-------- Data shown --------
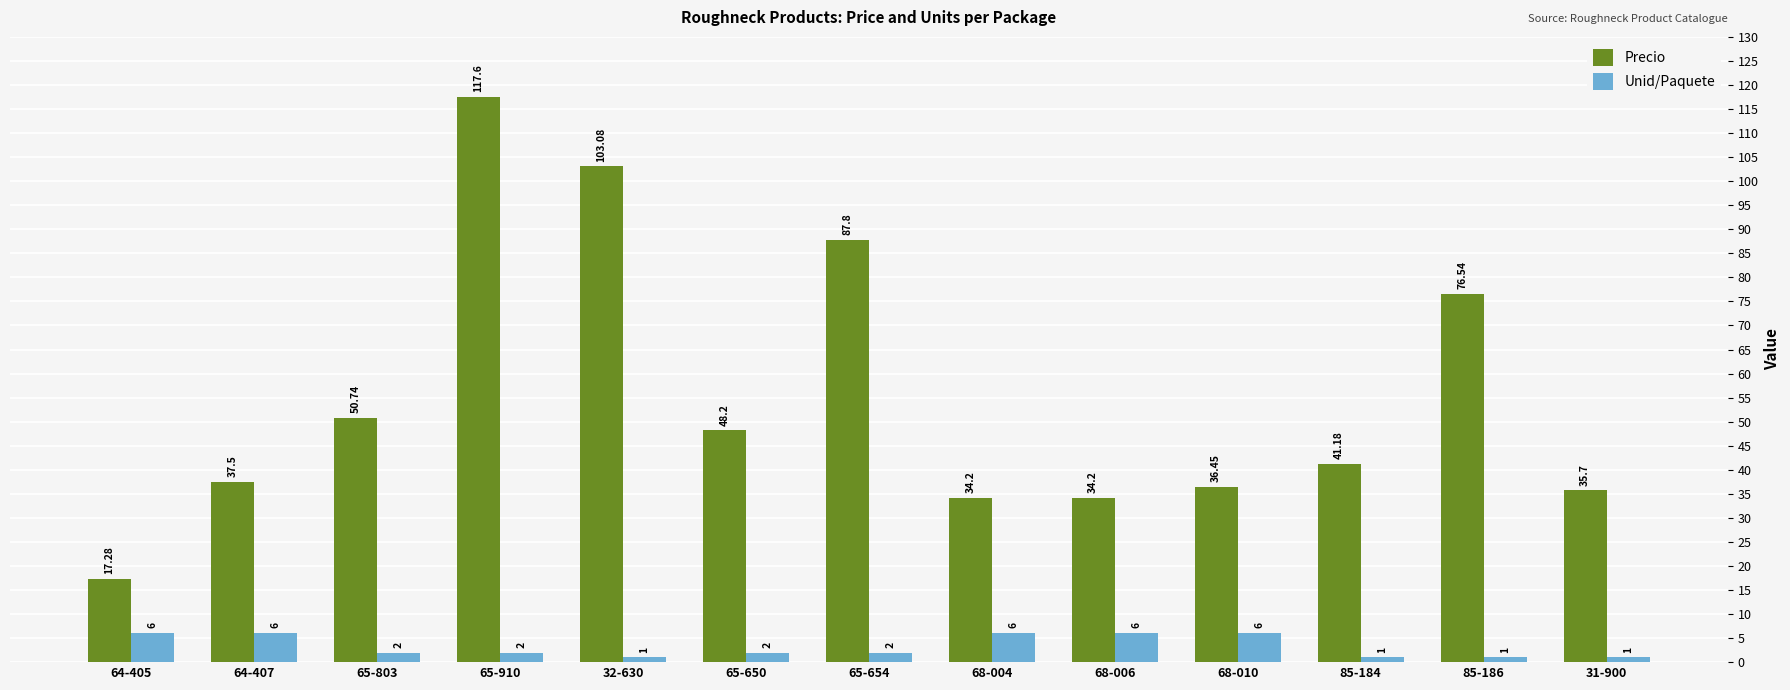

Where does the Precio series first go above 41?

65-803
--------
-------- Data shown --------
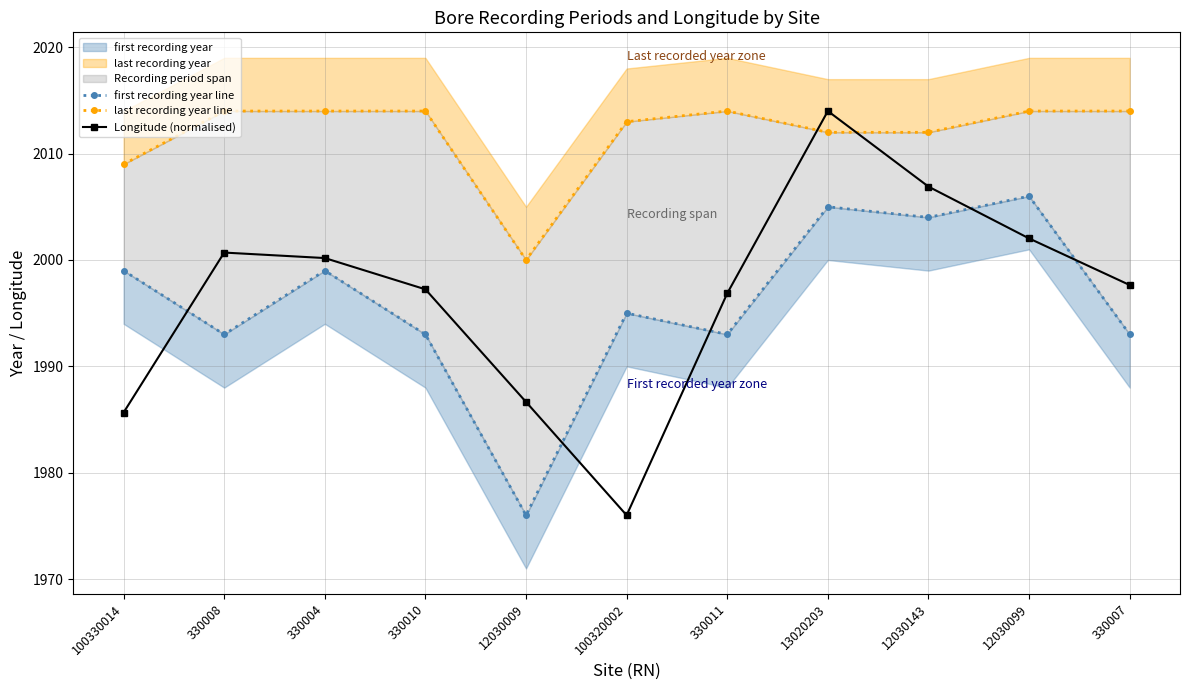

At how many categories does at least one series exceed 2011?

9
--------
-------- Data shown --------
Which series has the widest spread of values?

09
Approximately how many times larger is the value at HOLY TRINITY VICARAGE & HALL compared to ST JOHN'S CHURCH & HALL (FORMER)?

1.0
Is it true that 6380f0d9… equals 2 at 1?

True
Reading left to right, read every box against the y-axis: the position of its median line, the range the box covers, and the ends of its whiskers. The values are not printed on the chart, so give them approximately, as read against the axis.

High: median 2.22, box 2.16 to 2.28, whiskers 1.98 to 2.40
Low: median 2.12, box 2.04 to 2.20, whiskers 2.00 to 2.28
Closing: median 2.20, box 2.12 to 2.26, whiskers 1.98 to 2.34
--------
→ The problem
Write out, unchanged, the lines of the records from the line holding "Which series has the widest spread of values?" through the line holding "Is it true that 6380f0d9… equals 2 at 1?", with both of those lines included.

→ Reply
Which series has the widest spread of values?

09
Approximately how many times larger is the value at HOLY TRINITY VICARAGE & HALL compared to ST JOHN'S CHURCH & HALL (FORMER)?

1.0
Is it true that 6380f0d9… equals 2 at 1?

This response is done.